We reached the very crowded beach front ~1pm, and rented a shovel for $5NZD at the store. The beach was scenic, and the overcast skies were finally thinning, allowing the sun. It was certainly bathing suit weather out. We walked along the beach towards a mass of people gathered in front of a rocky outcropping, and observed the many pools in the sand.
It was pretty obvious where the hot spring was, based on the mass of people gathered into a small section of beach ahead...
Steaming hot water was pouring down a small channel, into the ocean. People had to keep distance, since it was too hot to stand in...

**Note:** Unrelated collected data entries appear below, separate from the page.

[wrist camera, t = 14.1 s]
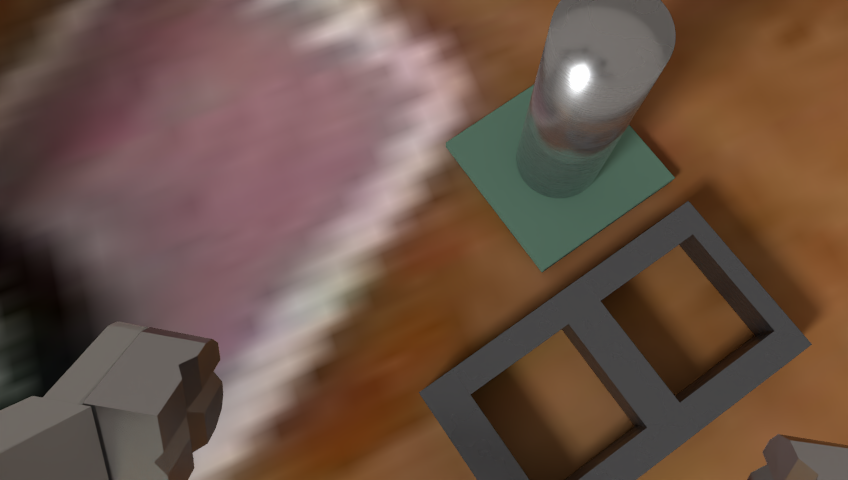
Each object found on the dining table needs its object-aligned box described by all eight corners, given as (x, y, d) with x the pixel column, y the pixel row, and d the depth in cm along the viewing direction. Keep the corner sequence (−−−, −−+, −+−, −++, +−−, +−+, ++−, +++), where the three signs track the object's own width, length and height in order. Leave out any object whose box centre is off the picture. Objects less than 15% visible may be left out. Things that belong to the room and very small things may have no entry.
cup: (499, 150, 35) (525, 19, 24) (564, 106, 36) (621, -42, 24) (549, 214, 34) (603, 109, 22) (616, 168, 35) (701, 43, 23)
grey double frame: (420, 393, 32) (418, 392, 31) (675, 212, 34) (688, 200, 33) (525, 550, 30) (531, 560, 28) (790, 348, 32) (811, 344, 30)
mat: (446, 146, 36) (445, 142, 35) (570, 64, 37) (572, 59, 36) (541, 272, 34) (543, 270, 33) (671, 181, 35) (674, 177, 34)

It took some time to realize exactly where the hot springs were coming up from the sand. Valuable real estate was hard to come by. The trick was to dig near the hot springs, and extend the pool to include a cold spring. The hot spring was scorching hot. It looked like this might be a bust, but then I found a good spot, and offered to help someone create their pool in the area. We built a huge pool in a PRIME spot, and had it to ourselves. The water was so hot in most of the pool, that no one else could join us. So we had lots of room to take in the views of the beach, and to watch people walk into the hot water and quickly jump away. It was amusing. We also saw a guy place mussels into the hot spring to cook.
Eventually, the tide started to rise, and breached our pool. I continued my workout, shoveling to rebuild, but eventually gave in, and enjoyed the cool water joining the hot pool. After 1.5hrs, we headed back to return the shovel, and wait in line to hose off our legs.

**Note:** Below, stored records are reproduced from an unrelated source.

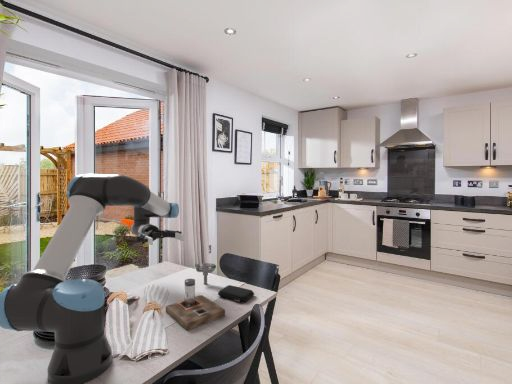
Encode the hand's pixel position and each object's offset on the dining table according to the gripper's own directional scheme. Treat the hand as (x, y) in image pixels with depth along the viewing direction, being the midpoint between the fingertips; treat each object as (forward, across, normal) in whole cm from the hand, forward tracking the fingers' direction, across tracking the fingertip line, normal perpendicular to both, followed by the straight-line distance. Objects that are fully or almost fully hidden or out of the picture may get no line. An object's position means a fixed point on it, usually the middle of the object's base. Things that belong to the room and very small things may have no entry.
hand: (167, 239), depth 121 cm
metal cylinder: (+15, -3, -26) cm, 30 cm away
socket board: (+19, -3, -26) cm, 32 cm away
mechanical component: (-5, -22, -26) cm, 34 cm away
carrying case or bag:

Hot Water Beach is quite popular, and certainly a unique experience. No doubt it would be more relaxing in the offseason or at night, to avoid the crowds.

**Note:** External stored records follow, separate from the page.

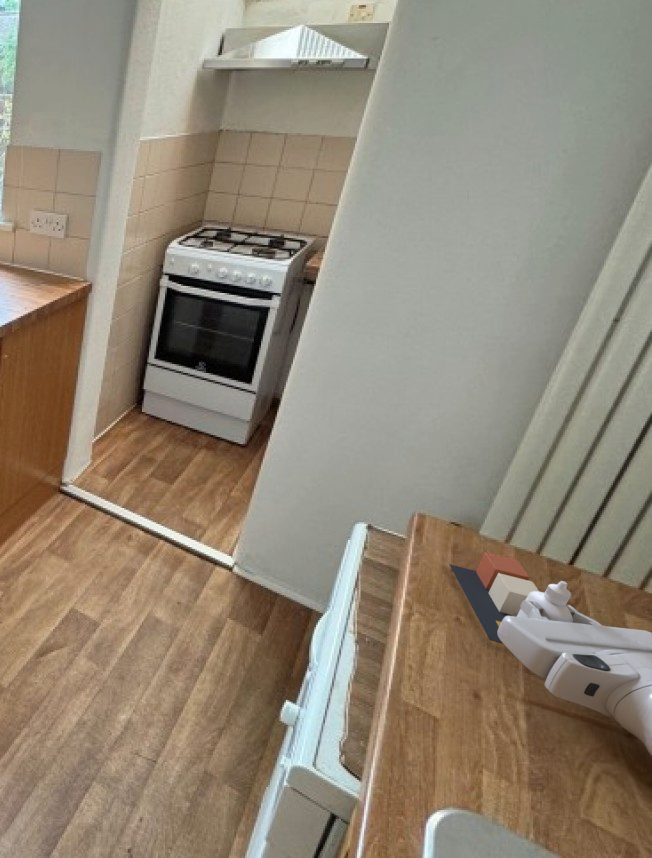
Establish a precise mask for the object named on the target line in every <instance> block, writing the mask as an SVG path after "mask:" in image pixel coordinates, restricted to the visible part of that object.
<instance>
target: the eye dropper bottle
mask: <svg viewBox="0 0 652 858" xmlns="http://www.w3.org/2000/svg"><path fill="white" fill-rule="evenodd" d="M567 587H568V583H567V582H566V581H564V580H560V581H559V582H558V583H557V584H556V583H549V584H548V585H547V587H546V589H545V591H533V592H530V593H529V595H528V596H527V598H526V601H534V602H537V603H538V605H540V606H541V607H542V608H543V609H544V610H543V612H542V613H540V614H541V616H543V617H547V618H548V619H549V620H552V621H562V622H571V623H572V622H573V618H572V615H571V613H570V611H569V609H568V608H567V607H566V605H568V602H569V600H570V599H571V597H572V593H571V592H570V590H569V589H567ZM517 617H525V618H528V615H526V614H525V613H524V612H523V611H522V610H521V609H520V611H519V613H518V615H517Z"/></svg>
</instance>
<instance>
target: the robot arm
mask: <svg viewBox="0 0 652 858" xmlns="http://www.w3.org/2000/svg"><path fill="white" fill-rule="evenodd" d="M566 607H567V608H568V609H569V611H570V613H571V615H572V618H573V622H572V623H571V622H562V621H552V620H549V619H548V618H547V617H543V616H541V614H540V613H542V612H543V610H544V609H543V608H542V607H541V606H540V605H538V603H537V602H534V601H526V600H524V601H523V602H522V604H521V605H520V608H521V610H522V611H523V612H524V613H525V614H526V615H528V618H525V617H516V616H505V617H504V618H503V620H502V622H501V623H500V626H499V628H498V632H497V634H498V637H499V639H500V640H501V641H502V643H501V644H503V645H504V647H506V649H508V650H509V652H510V653H511V654H512V655H513V656H514V657H515V658H516V659H517V660H518V661H519V662H520V663H521V664H522V665H523V666H524V667H526V669H528V670H529V671H530V672H532V673H533V674H534V675H536V676H538V677H539V678H542V679H544V680H545V681H544V687H545V688H546V689H547V691H548V692H549V693H550V694H552V696H554V697H556V698H558V699H560V700H563V701H567V702H569V703H573V704H576V705H580V706H581V707H582V706H583V707H585V708H587V709H590V710H593V711H595V712H597V713H599V714H601V715H604V716H606V717H609V718H613V719H614V720H615V721H616V723H618V724H619V725H620V726H621V727H622V728H623V729H624V730H626V731H628V733H630V734H632V735H633V736H634V737H636V738H637V739H638V740H639V741H640V742H641V743H642V745H644V747H645V749H646V750H647V752H648V753H649V754H650V756H651V757H652V632H651V631H649V630H644V629H635V628H625V627H616V626H608V625H607V626H606V625H603V624H601V623H600V622H598V621H597V620H595V619H593V618H591V617H589V616H587V615H586V614H584V613H582V612H579V611H578V610H576V608H575V607H573V606H572V605H570V604H566Z"/></svg>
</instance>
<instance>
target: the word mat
mask: <svg viewBox="0 0 652 858" xmlns="http://www.w3.org/2000/svg"><path fill="white" fill-rule="evenodd" d="M448 565H449V567H450V569H451V571H452V572H453V575H454V576H455V578H456V580H457V582H458V585H460V588H461V589H462V591H463V593H464V595H465V597H466V599H467V601H468V602H469V604H470V606H471V608H472V611H473V612H474V615H476V618H477V619H478V622H479V623H480V625H481V627H482V628H483V630H484V632H485V634H486V636H487V638H488V640H489V641H492V642H496V643H499V644H503V643H502V641H501V640H500V639H499V637H498V634H497V632H498V628H499V626H500V623H501V622H502V620H503V618H504V617H505V616H513V615H509V614H505V613H502V612H499V610H498V609H497V607H496V605H495V603H494V602H493V600H492V598H491V597H490V595H489V591H490V590H489V589H486V588H485V586H484V585H483V583H482V581H481V580H480V578H479V576H478V574H477V573H476V570H475V569H470V568H466V567H463V566H459V565H454V564H448Z"/></svg>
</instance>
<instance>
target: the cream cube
mask: <svg viewBox="0 0 652 858" xmlns="http://www.w3.org/2000/svg"><path fill="white" fill-rule="evenodd" d="M533 591H539V589H538V587H537V586H536V584H535V583H534V582H533V581H531V580H524V579H520V578H516V577H512V576H508V575H504V574H500V573H498V574H497V576H496V579H495V581H494V583H493V585H492V587H491V589H490V591H489V595H490V597H491V598H492V600H493V602H494V603H495V605H496V607H497V609H498V610H499V612H502V613H505V614H509V615H513V616H516V617H517V615H518V613H519V611H520V609H521V608H520V605H521V604H522V602H523V601H524V600H526V598H527V596H528V595H529V593H530V592H533ZM539 592H540V591H539Z"/></svg>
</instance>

On the drive back, we stopped at the beachtown of Tairua to use an ATM, and bought a bucket to stow our toiletries. With our cash, we bought some organic veggies from one of the many stands along the road during our drive back.We reached Te Aroha (name means "the love") ~5:30pm, and bought some groceries for dinner before stopping at our hostel, a cozy old house on the edge of town, below the monstrous, and lost-world-like rainforesty Mt Te Aroha. The attendants wouldn't be back till 8:30pm, so we visited the Te Aroha Dominion, which is a park featuring hot pools, spas, and a geyser that goes off every 40 minutes. There we stumbled upon a free pool for soaking your feet in. 4 other seasoned Kiwis were relaxing there, and we had a nice 15-20 minute visit with them. Kiwis are very friendly. One of the old ladies even gave us hugs when we left the pool. They said the south island is a whole different country. Apparently, people are slow and relaxed down there, unlike the north island (though we thought it felt slow and relaxed here).
Pics of "The Dominion", the public park in Te Aroha. Wendy was fascinated by the pipe cleaner trees we saw here, and on the road today...
We continued wandering up the park, and encountered the spa center. We were surprised it was open, and walked in. The lady at the counter said there was a private spa available for 30 minutes, starting right now, for $36NZD. It was the perfect amount of time before we needed to get back to the hostel, and felt like a great opportunity to try a spa with mineral/soda water. Wow, the water was so smooth, and the deep barrel-tub was very comfortable. The lady said NOT to shower after, since the minerals are good for your skin.
We returned to the hostel, met the owners, cooked dinner (eggs, bacon, onions, tomato, mushrooms), and chatted a long time with the only other person staying at the hostel tonight. His name was Michael (pronouned "Michelle"), from Yukon Territory, and he told us stories of living in the bush his whole life as a trapper, hunting for all his food. Now he has been traveling the south pacific on volunteer projects. The previous people left some beer in the fridge, so I tried a can of Speights (the most popular beer in NZ), but it was similar to Budweiser.
Flaky internet here (probably jumping on a signal from a house across the street). Trying to research Waitomo Cave tours.7:15am alarm tomorrow, so we can head to Hobbiton tomorrow for a 9:50am tour!